Day 03 – Your views on drugs and alcohol
Drugs and alcohol. Cocaine and vodka. MDMA and Hennessy. Heroine and lager. What’s your poison of choice?
Personally, I smoked “weed” for about a year when I was 15. This chemically sprayed skunk leaves me highly paranoid and anxious with heart palpitations and hallucinations of signs of meningitis. Needless to say, it isn’t for me. If that’s what weed can do to me, you can be sure I’ve always been terrified to try anything harder. Lord knows what a bad trip could do for my mental health!

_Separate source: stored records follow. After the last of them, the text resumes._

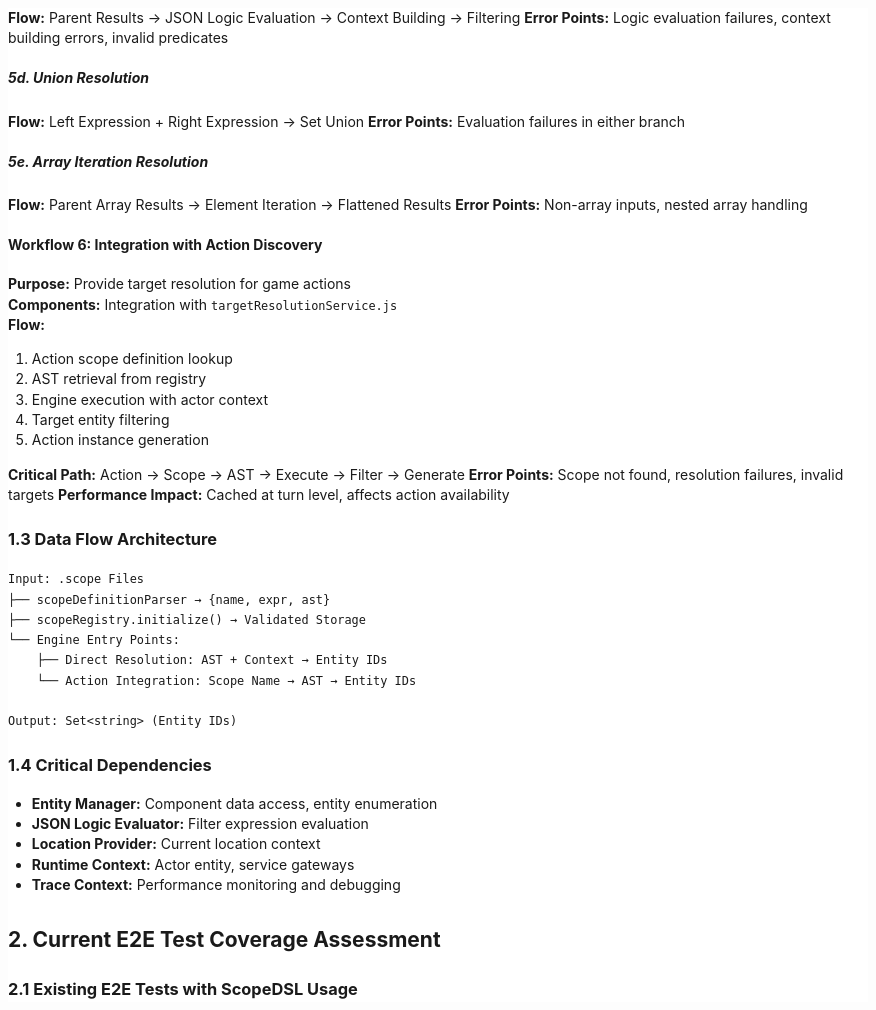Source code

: **Flow:** Parent Results → JSON Logic Evaluation → Context Building → Filtering
**Error Points:** Logic evaluation failures, context building errors, invalid predicates

##### 5d. Union Resolution

**Flow:** Left Expression + Right Expression → Set Union
**Error Points:** Evaluation failures in either branch

##### 5e. Array Iteration Resolution

**Flow:** Parent Array Results → Element Iteration → Flattened Results
**Error Points:** Non-array inputs, nested array handling

#### Workflow 6: Integration with Action Discovery

**Purpose:** Provide target resolution for game actions  
**Components:** Integration with `targetResolutionService.js`  
**Flow:**

1. Action scope definition lookup
2. AST retrieval from registry
3. Engine execution with actor context
4. Target entity filtering
5. Action instance generation

**Critical Path:** Action → Scope → AST → Execute → Filter → Generate
**Error Points:** Scope not found, resolution failures, invalid targets
**Performance Impact:** Cached at turn level, affects action availability

### 1.3 Data Flow Architecture

```
Input: .scope Files
├── scopeDefinitionParser → {name, expr, ast}
├── scopeRegistry.initialize() → Validated Storage
└── Engine Entry Points:
    ├── Direct Resolution: AST + Context → Entity IDs
    └── Action Integration: Scope Name → AST → Entity IDs

Output: Set<string> (Entity IDs)
```

### 1.4 Critical Dependencies

- **Entity Manager:** Component data access, entity enumeration
- **JSON Logic Evaluator:** Filter expression evaluation
- **Location Provider:** Current location context
- **Runtime Context:** Actor entity, service gateways
- **Trace Context:** Performance monitoring and debugging

## 2. Current E2E Test Coverage Assessment

### 2.1 Existing E2E Tests with ScopeDSL Usage
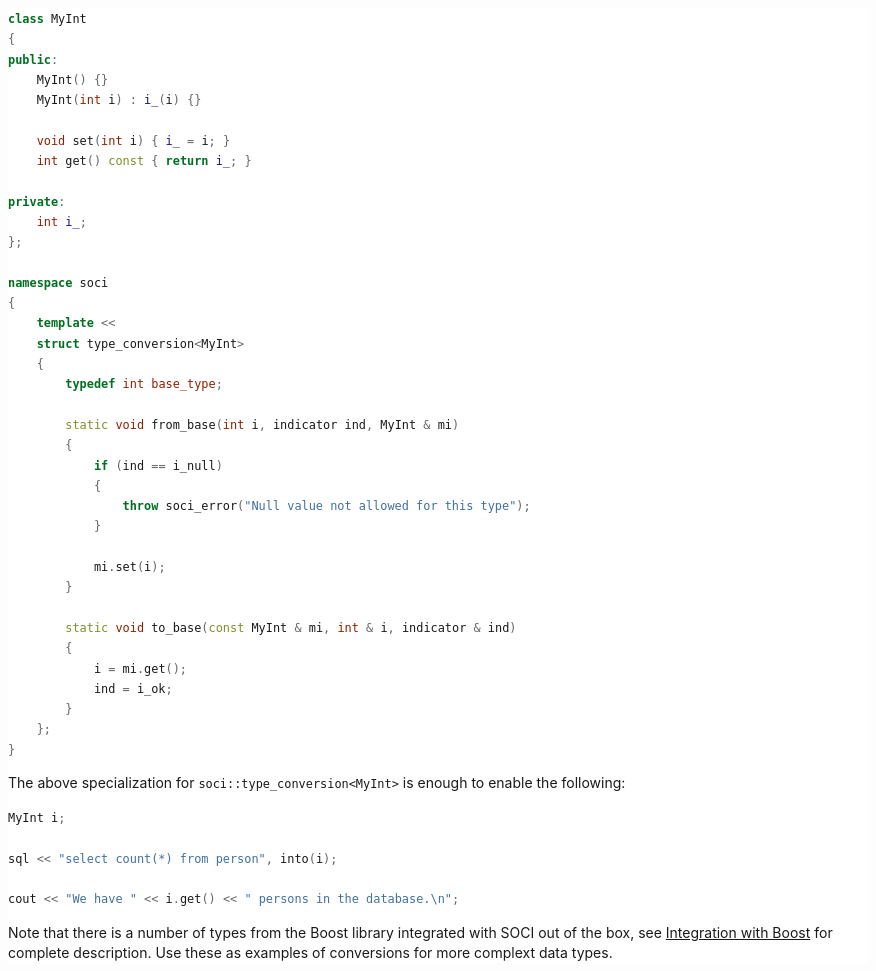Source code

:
 ```cpp
class MyInt
{
public:
    MyInt() {}
    MyInt(int i) : i_(i) {}

    void set(int i) { i_ = i; }
    int get() const { return i_; }

private:
    int i_;
};

namespace soci
{
    template <<
    struct type_conversion<MyInt>
    {
        typedef int base_type;

        static void from_base(int i, indicator ind, MyInt & mi)
        {
            if (ind == i_null)
            {
                throw soci_error("Null value not allowed for this type");
            }

            mi.set(i);
        }

        static void to_base(const MyInt & mi, int & i, indicator & ind)
        {
            i = mi.get();
            ind = i_ok;
        }
    };
}
```

The above specialization for `soci::type_conversion<MyInt>` is enough to enable the following:

```cpp
MyInt i;

sql << "select count(*) from person", into(i);

cout << "We have " << i.get() << " persons in the database.\n";
```

Note that there is a number of types from the Boost library integrated with SOCI out of the box, see [Integration with Boost](boost.html) for complete description. Use these as examples of conversions for more complext data types.
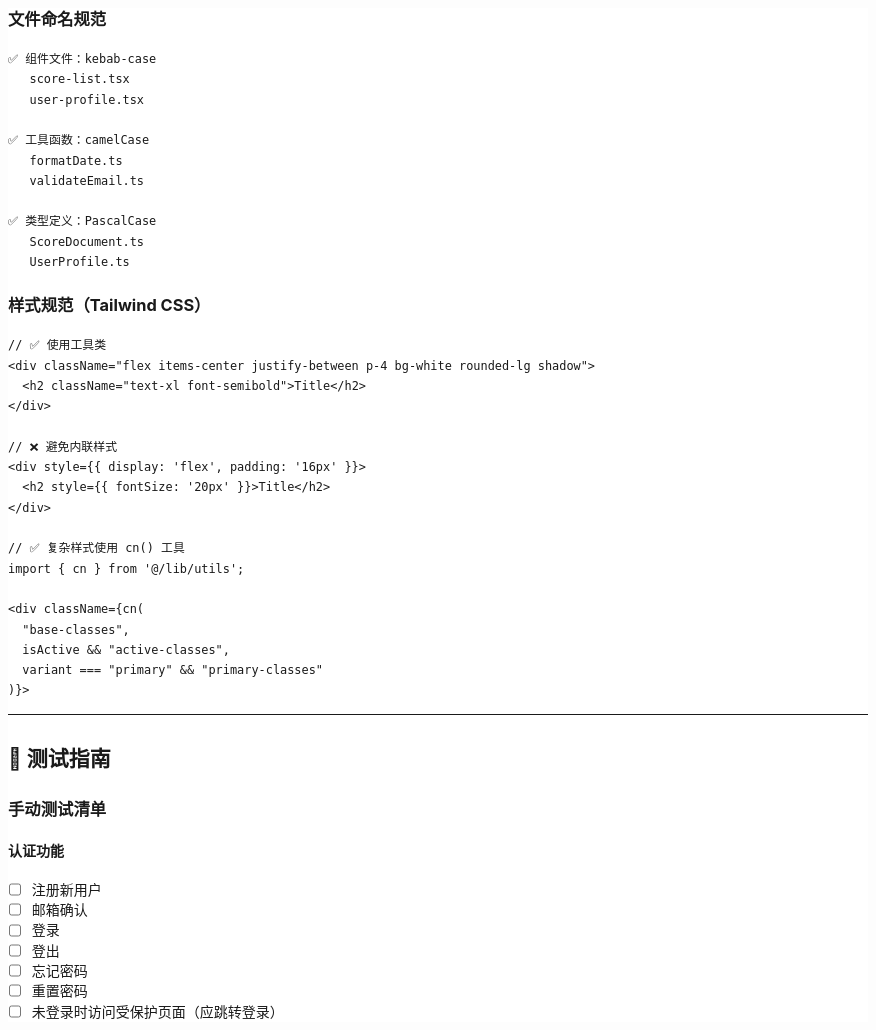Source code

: ### 文件命名规范

```
✅ 组件文件：kebab-case
   score-list.tsx
   user-profile.tsx

✅ 工具函数：camelCase
   formatDate.ts
   validateEmail.ts

✅ 类型定义：PascalCase
   ScoreDocument.ts
   UserProfile.ts
```

### 样式规范（Tailwind CSS）

```tsx
// ✅ 使用工具类
<div className="flex items-center justify-between p-4 bg-white rounded-lg shadow">
  <h2 className="text-xl font-semibold">Title</h2>
</div>

// ❌ 避免内联样式
<div style={{ display: 'flex', padding: '16px' }}>
  <h2 style={{ fontSize: '20px' }}>Title</h2>
</div>

// ✅ 复杂样式使用 cn() 工具
import { cn } from '@/lib/utils';

<div className={cn(
  "base-classes",
  isActive && "active-classes",
  variant === "primary" && "primary-classes"
)}>
```

---

## 🧪 测试指南

### 手动测试清单

#### 认证功能
- [ ] 注册新用户
- [ ] 邮箱确认
- [ ] 登录
- [ ] 登出
- [ ] 忘记密码
- [ ] 重置密码
- [ ] 未登录时访问受保护页面（应跳转登录）
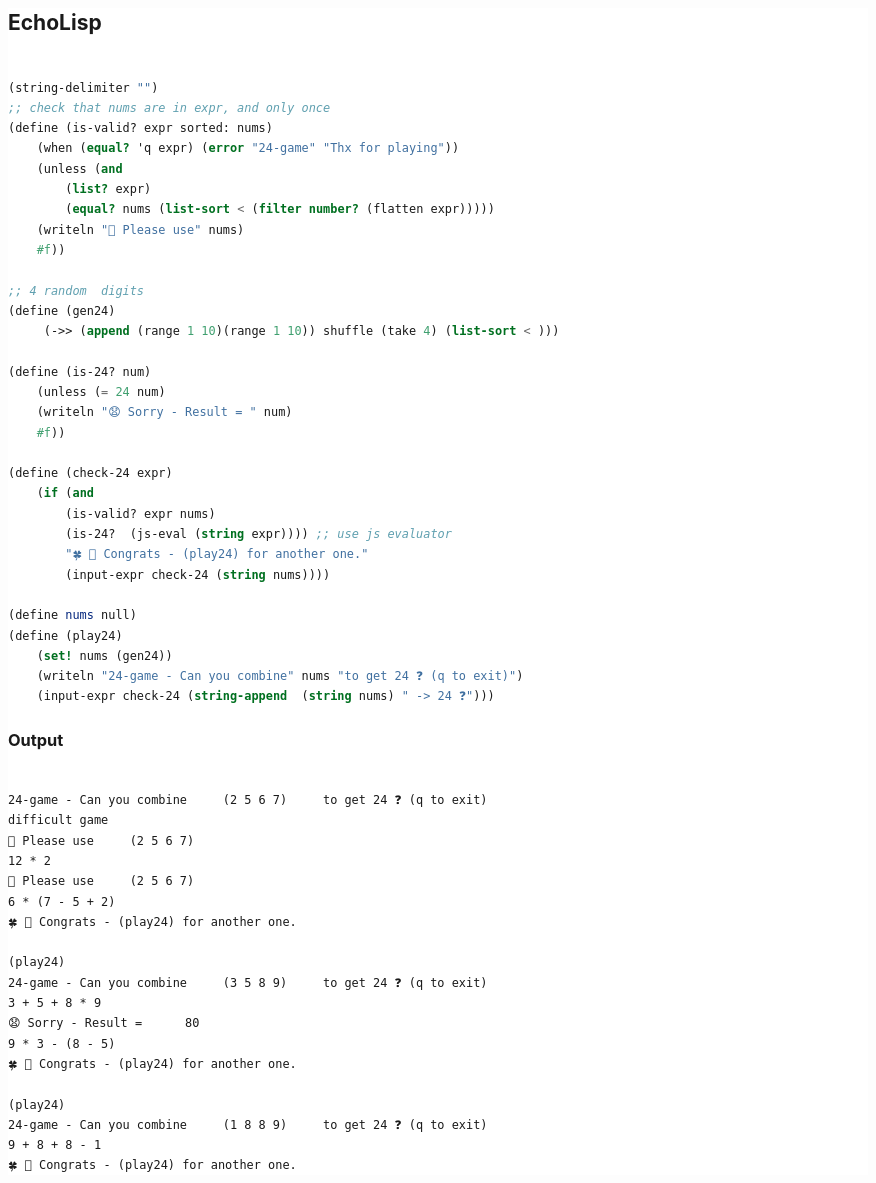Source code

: 

## EchoLisp


```scheme

(string-delimiter "")
;; check that nums are in expr, and only once
(define (is-valid? expr sorted: nums)
    (when (equal? 'q expr) (error "24-game" "Thx for playing"))
    (unless (and
        (list? expr)
        (equal? nums (list-sort < (filter number? (flatten expr)))))
    (writeln "🎃 Please use" nums)
    #f))

;; 4 random  digits
(define (gen24)
     (->> (append (range 1 10)(range 1 10)) shuffle (take 4) (list-sort < )))

(define (is-24? num)
    (unless (= 24 num)
    (writeln "😧 Sorry - Result = " num)
    #f))

(define (check-24 expr)
    (if (and
        (is-valid? expr nums)
        (is-24?  (js-eval (string expr)))) ;; use js evaluator
        "🍀 🌸 Congrats - (play24) for another one."
        (input-expr check-24 (string nums))))

(define nums null)
(define (play24)
    (set! nums (gen24))
    (writeln "24-game - Can you combine" nums "to get 24 ❓ (q to exit)")
    (input-expr check-24 (string-append  (string nums) " -> 24 ❓")))

```

### Output

```txt

24-game - Can you combine     (2 5 6 7)     to get 24 ❓ (q to exit)
difficult game
🎃 Please use     (2 5 6 7)
12 * 2
🎃 Please use     (2 5 6 7)
6 * (7 - 5 + 2)
🍀 🌸 Congrats - (play24) for another one.

(play24)
24-game - Can you combine     (3 5 8 9)     to get 24 ❓ (q to exit)
3 + 5 + 8 * 9
😧 Sorry - Result =      80
9 * 3 - (8 - 5)
🍀 🌸 Congrats - (play24) for another one.

(play24)
24-game - Can you combine     (1 8 8 9)     to get 24 ❓ (q to exit)
9 + 8 + 8 - 1
🍀 🌸 Congrats - (play24) for another one.

```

Alcohol. I could easily become an alcoholic if I had nothing to live for. Prior to having any Mini Me’s I went through a stint of being able to drink a lot of alcohol. And I’m not exaggerating. I’m talking 75cl bottles of courvoisier on a Monday, Tuesday, Thursday and Saturday. I don’t know how I could afford it or how my liver survived it. I wasn’t drinking alone and it seemed fun at the time… this is when my sexual encounters grew to a number it never should have. Whatever. After Mini Me 1 was born, I realised having a hangover when you have a baby is literally torture and my body can’t handle it how it used to. Now I’m on medication I just don’t drink.
I don’t have a problem with anyone who drinks. I do have a problem being around any of my family when they’re drunk. I also don’t like people who drink too much and can’t handle themselves.
Because of drugs, I was nearly sexually abused as a teenager in my family home by a man who thought my mum was too high to notice. The truth is, she would have been. Luckily, I was too scared of what could happen to me sexually to be too scared of what would happen if I didn’t do what he told me to do. Because of alcohol and drugs, my mums ex-partner thought he could get away with creeping into my bedroom on two occasions to try and touch me and trying to force his way into the bathroom on one occasion to “look” at me. Again, I managed to get out of these situations unharmed. But things like this are definitely enough to put me off of drink and drugs for life.